Les fameuses Boules de Noël qui font accourir les collectionneurs ! (Photo DHV)
La production de la boule de Meisenthal, jadis un sous-produit, est le symbole de l’exceptionnelle maîtrise des artisans du verre. Crée chaque année pour les fêtes de fin d’année suite à un concours de designer, elle est devenue un objet très recherché des collectionneurs qui s’installent dès le matin dans l’enceinte de la verrerie, pique-nique sur place, et attendent que la boutique ouvre ses portes! Un succès sans précédent. Les boules anciennes en rupture s’arrachent à prix d’or sur les sites de vente aux enchères. En 2017, une importante rénovation des bâtiments a permis d’ajouter des ateliers de production modernes tout en préservant l’authenticité du site. En 2022, plus de 100 000 visiteurs sont venus découvrir l’univers fascinant du verre soufflé et de l’art verrier. Ces artisans d’exception continuent à incarner une tradition tout en s’ancrant dans l’innovation, réaffirmant ainsi le rôle du verre dans l’art de vivre français. A Meisenthal, le 15 juin ne pas rater un événement exceptionnel : La Brocante du Verre !

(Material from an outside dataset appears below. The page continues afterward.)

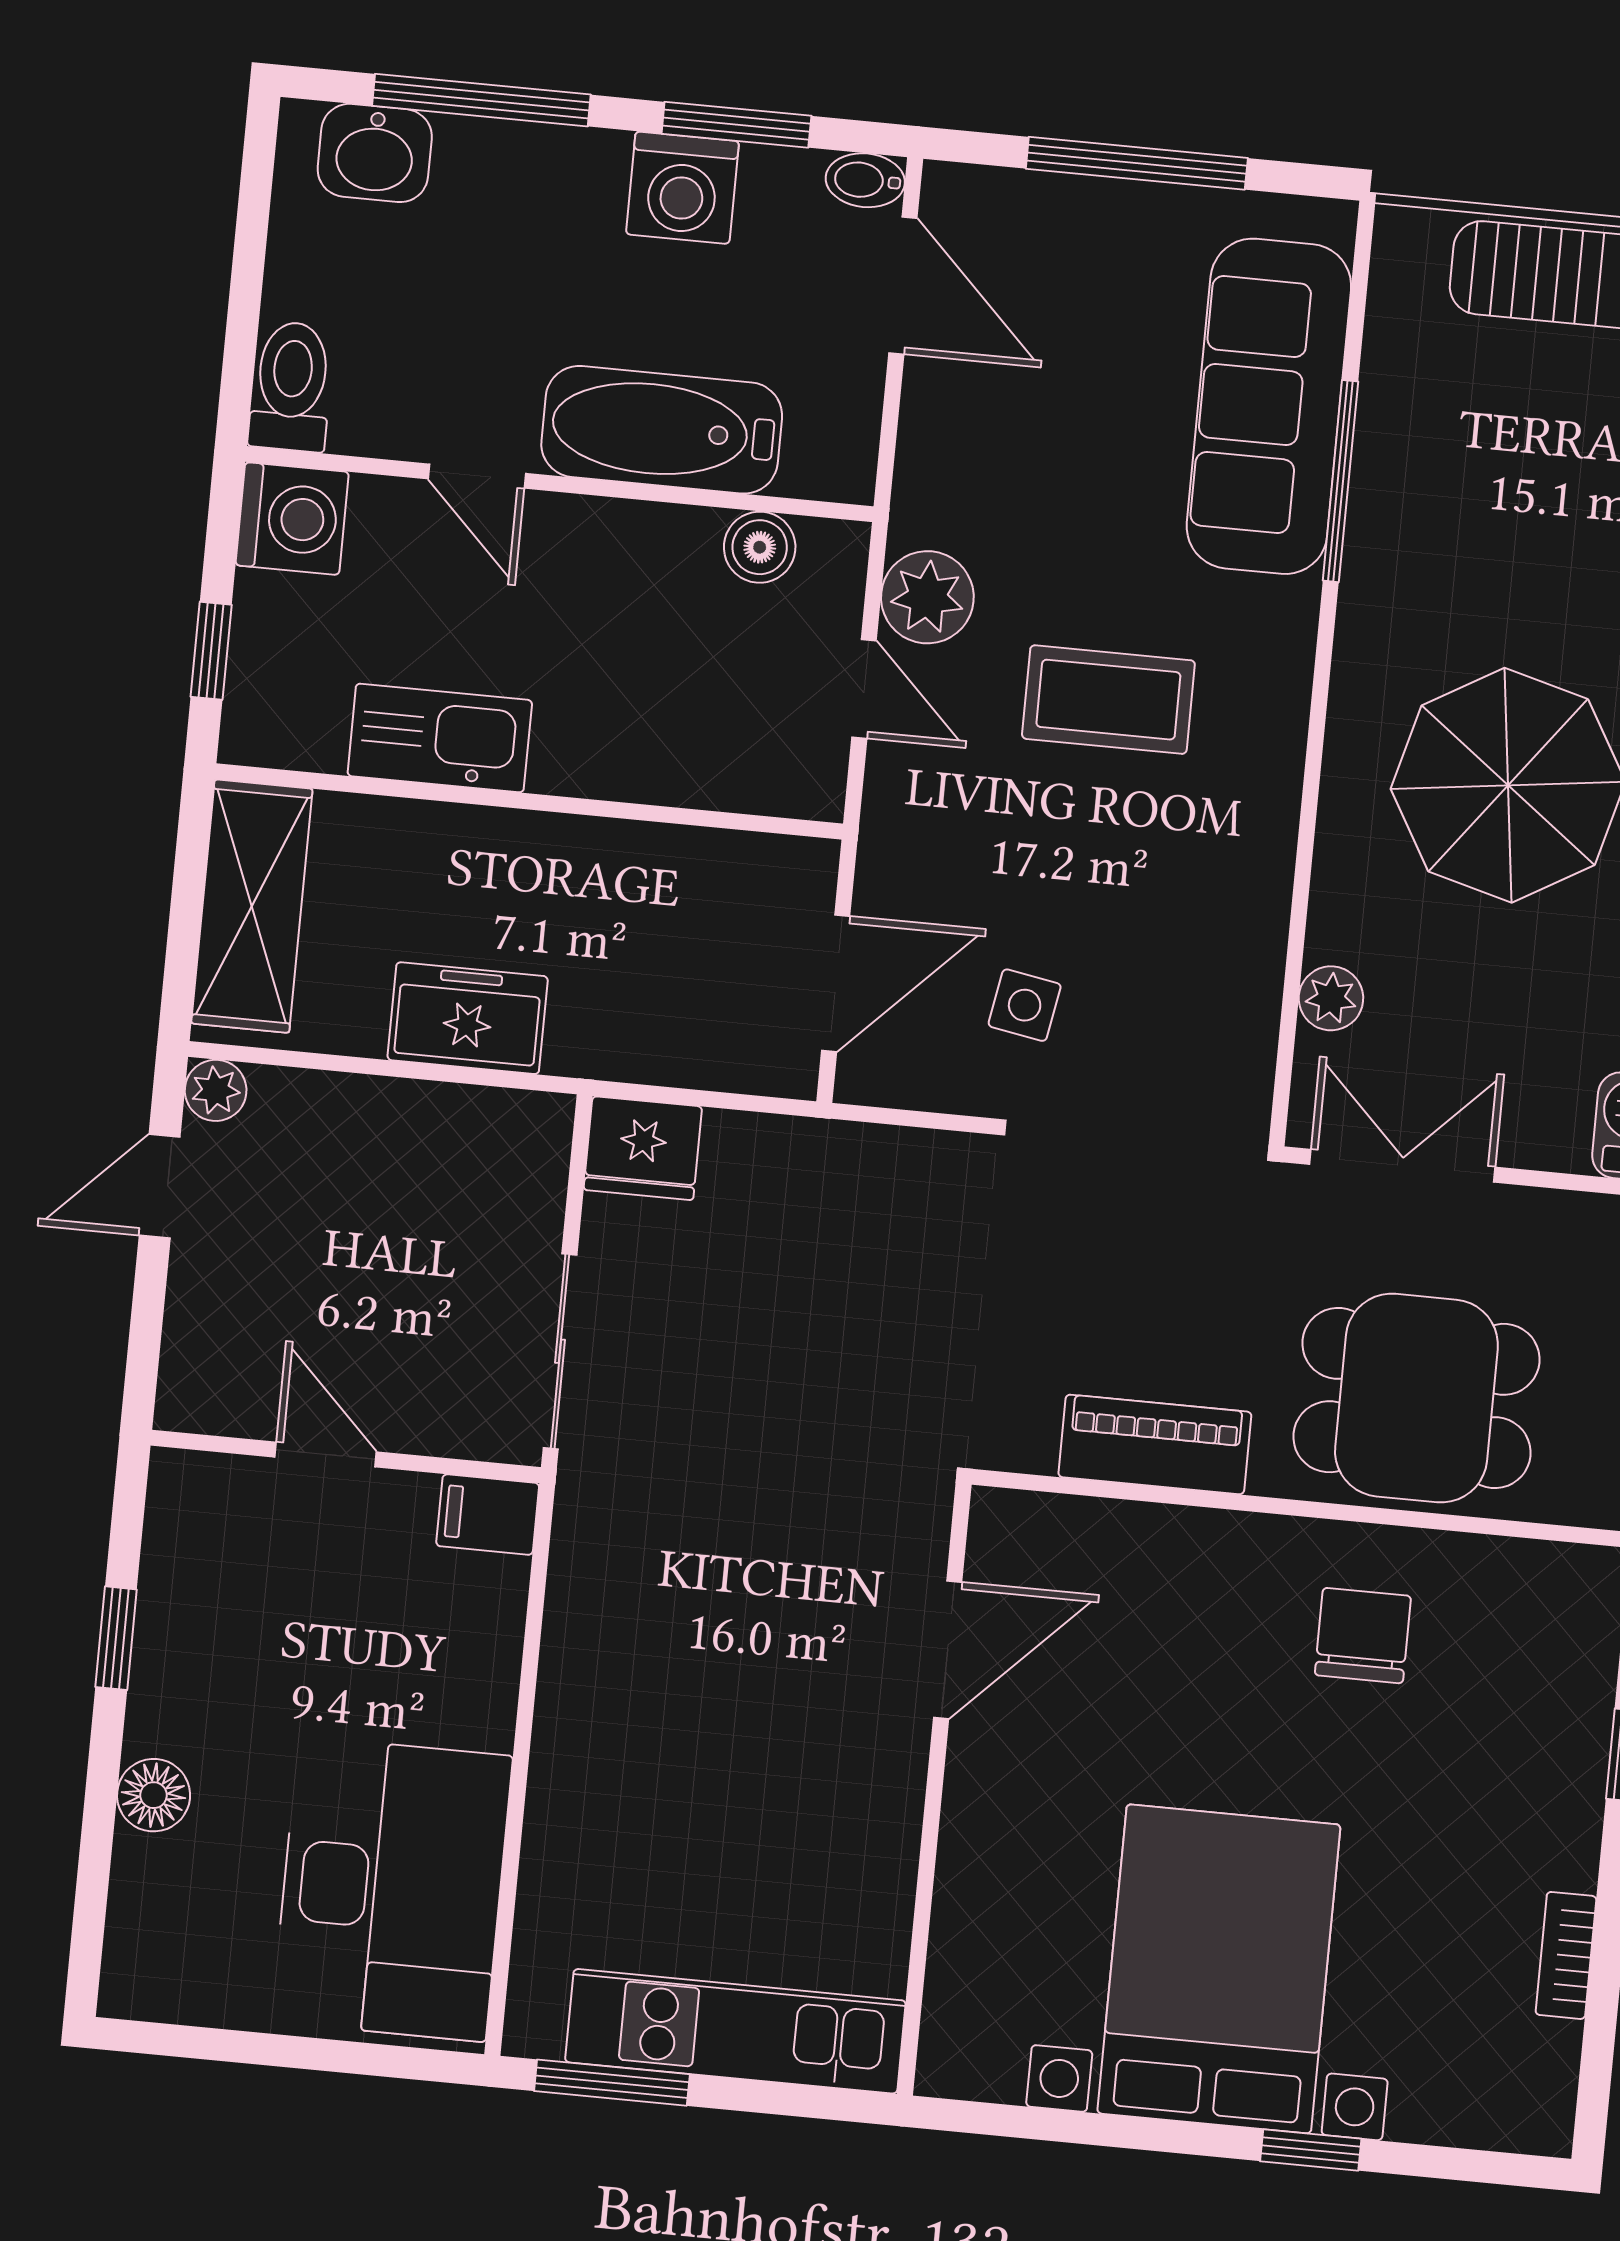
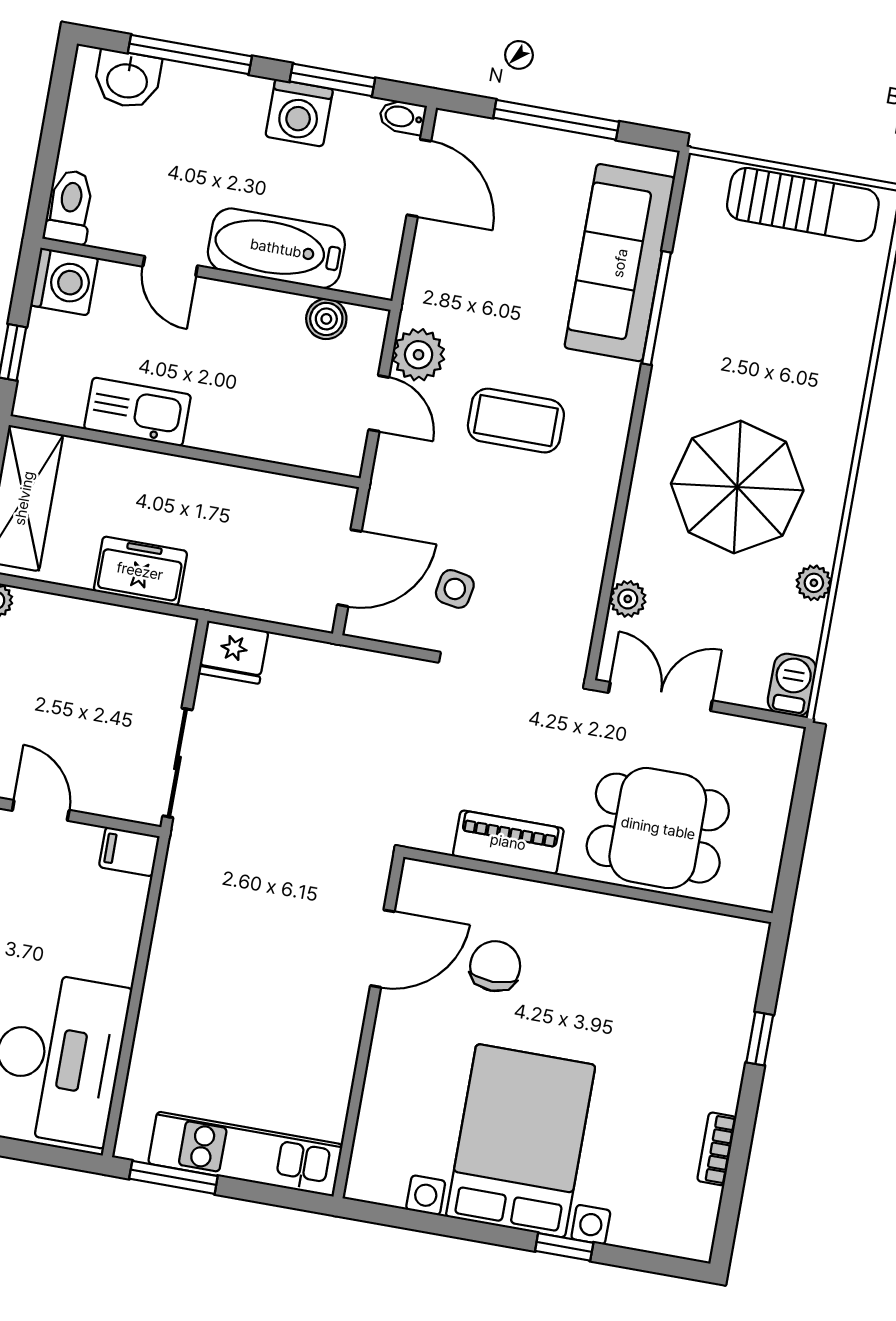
chair: (1363, 1636) -> (495, 966), moved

Quelques modèles en vente à la boutique (Photo DHV)
L’âme de la Moselle se révèle à travers ses arts du feu : la cristallerie de Saint-Louis, la verrerie de Meisenthal et la faïencerie de Sarreguemines sont les témoins vivants d’un savoir-faire ancestral qui continue de rayonner. Ces traditions ne se contentent pas de préserver un passé glorieux ; elles s’adaptent aux enjeux contemporains, réinventant sans cesse la manière de vivre, de manger et de célébrer l’art de la table. La Moselle, entre terre de feu et terre de savoir-faire, est plus que jamais un carrefour où passé et présent se rencontrent dans une explosion de créativité et de raffinement.